Start of RECORDED INFORMATION

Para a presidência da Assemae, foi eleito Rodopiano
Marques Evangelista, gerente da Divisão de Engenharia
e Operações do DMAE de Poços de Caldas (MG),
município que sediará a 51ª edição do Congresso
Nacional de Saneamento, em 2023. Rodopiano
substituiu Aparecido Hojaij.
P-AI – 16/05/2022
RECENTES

End of RECORDED INFORMATION

WORK TO BE COMPLETED: Copy the lines above word for word, keeping every character and line break unchanged.

FINISHED EXERCISE:
Para a presidência da Assemae, foi eleito Rodopiano
Marques Evangelista, gerente da Divisão de Engenharia
e Operações do DMAE de Poços de Caldas (MG),
município que sediará a 51ª edição do Congresso
Nacional de Saneamento, em 2023. Rodopiano
substituiu Aparecido Hojaij.
P-AI – 16/05/2022
RECENTES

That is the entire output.